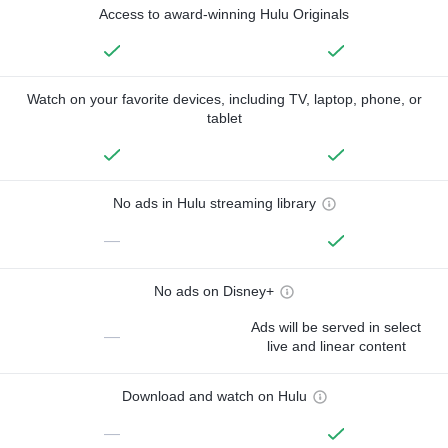
Access to award-winning Hulu Originals
Watch on your favorite devices, including TV, laptop, phone, or
tablet
No ads in Hulu streaming library
—
No ads on Disney+
Ads will be served in select
—
live and linear content
Download and watch on Hulu
—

********

▶ Action item:
Provide the number of lines above in which the word "Hulu" appears, with no further words.

▶ Answer box:
3